■ **What you will do**
In the material below, transcribe the lines beginning with the one that contains "scientific name: Galium xeroticum" and continuing through the one that contains "common name: Common Wood-Nymph", including both of those lines. Copy every character as it appears.

■ **The data**
— Begin —
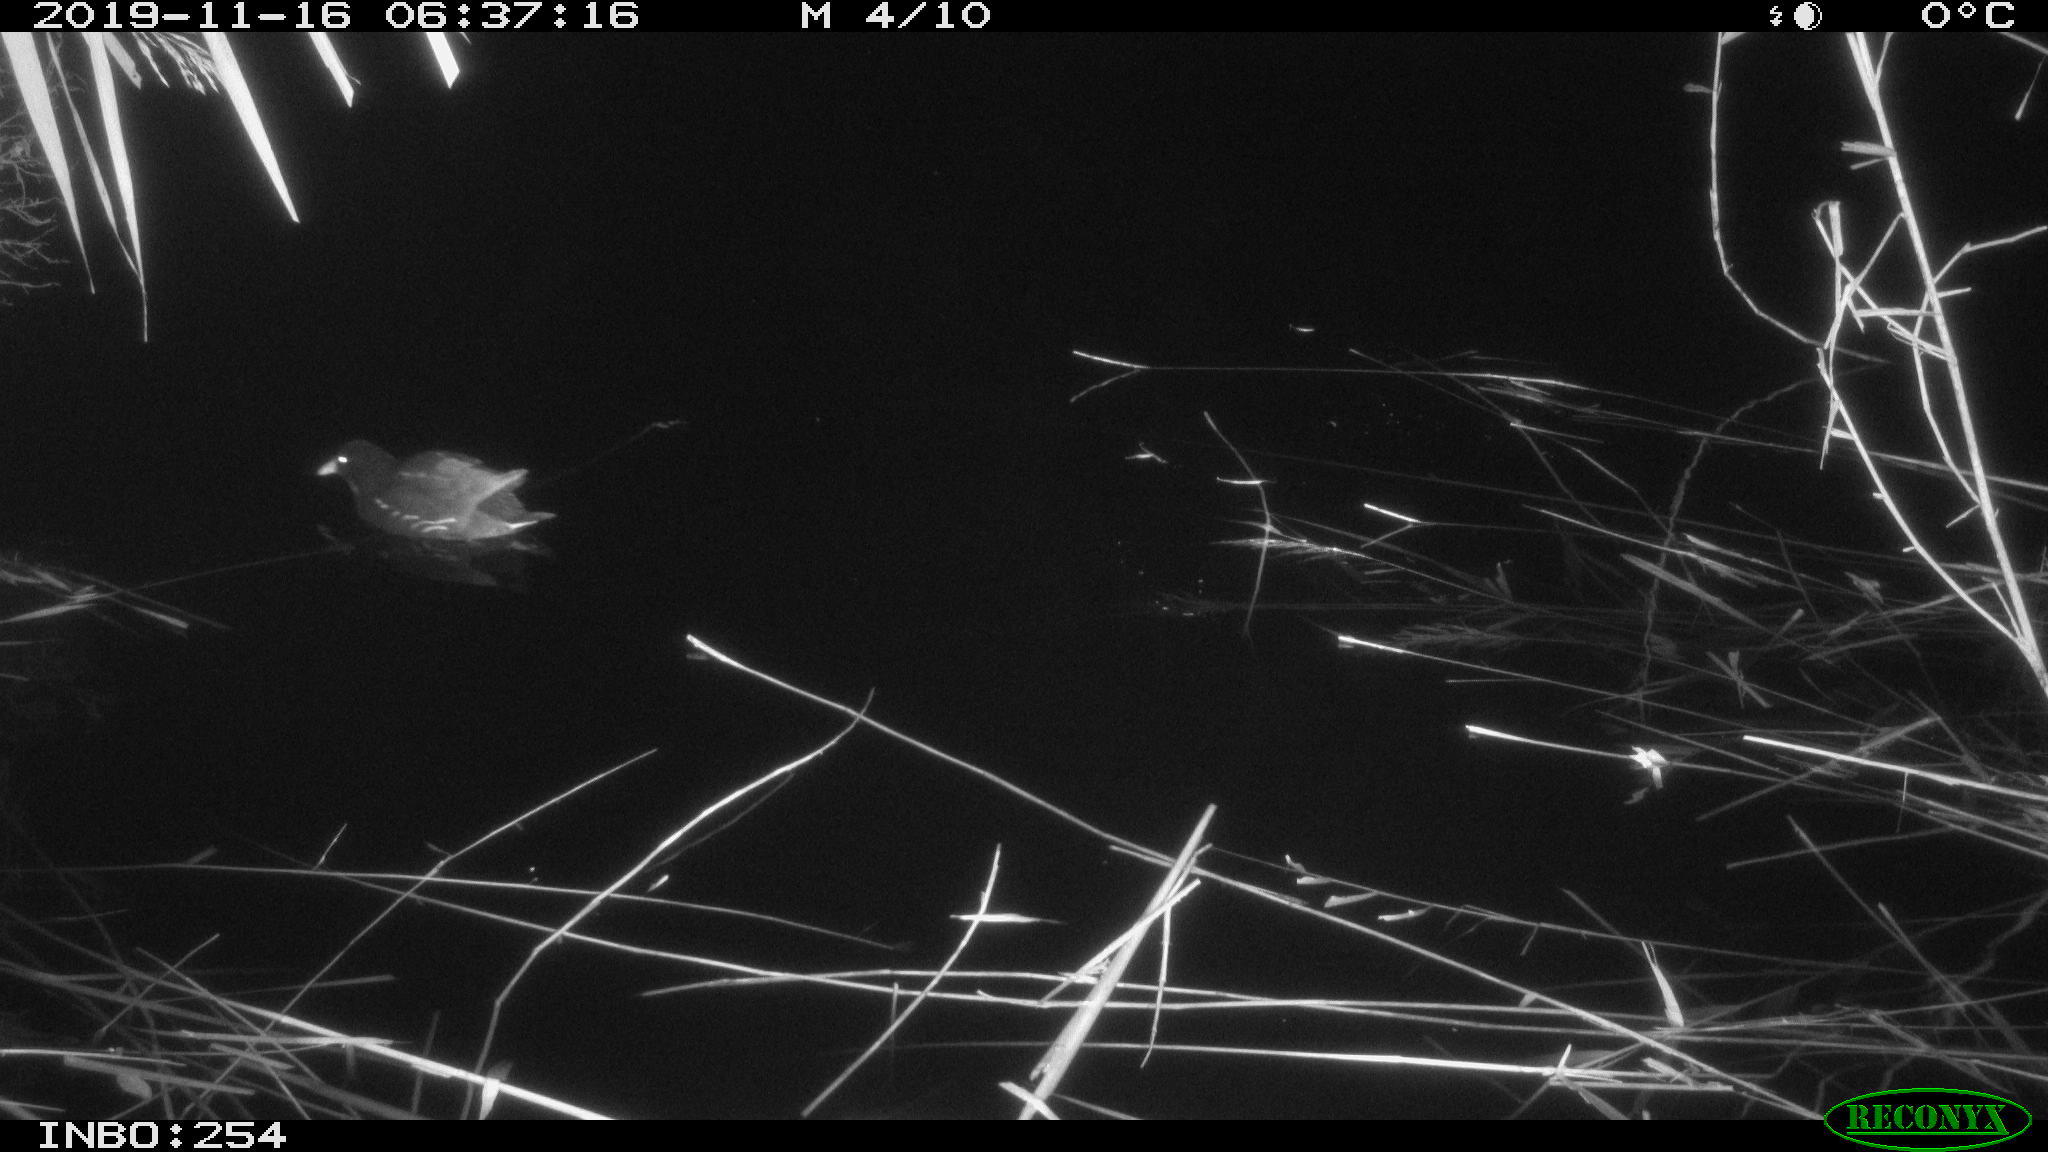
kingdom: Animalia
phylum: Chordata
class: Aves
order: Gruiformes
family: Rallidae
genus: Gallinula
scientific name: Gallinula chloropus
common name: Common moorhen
— End —
— Begin —
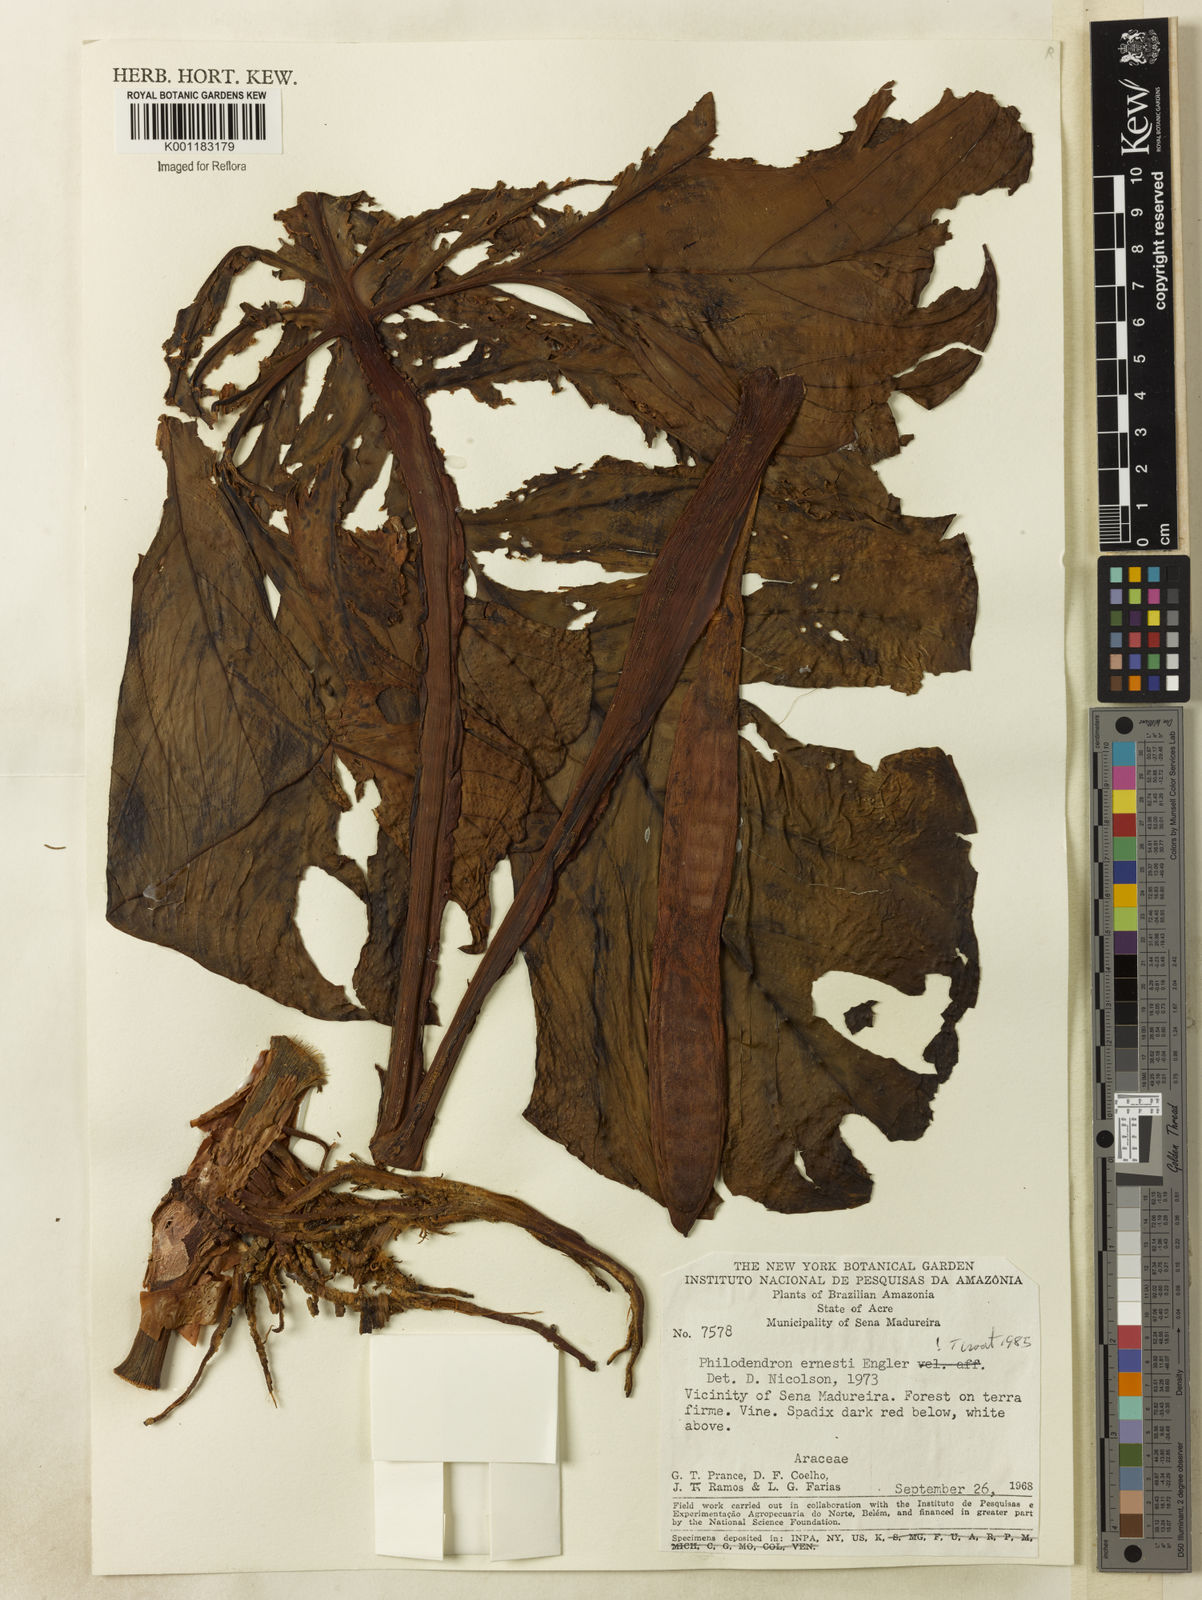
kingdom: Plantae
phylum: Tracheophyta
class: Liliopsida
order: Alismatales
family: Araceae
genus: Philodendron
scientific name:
— End —
— Begin —
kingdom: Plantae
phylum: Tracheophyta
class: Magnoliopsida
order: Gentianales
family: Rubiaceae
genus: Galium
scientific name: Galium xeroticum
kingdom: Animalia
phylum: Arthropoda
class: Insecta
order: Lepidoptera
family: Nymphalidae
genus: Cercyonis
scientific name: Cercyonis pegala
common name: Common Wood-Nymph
— End —
■ **The output**
scientific name: Galium xeroticum
kingdom: Animalia
phylum: Arthropoda
class: Insecta
order: Lepidoptera
family: Nymphalidae
genus: Cercyonis
scientific name: Cercyonis pegala
common name: Common Wood-Nymph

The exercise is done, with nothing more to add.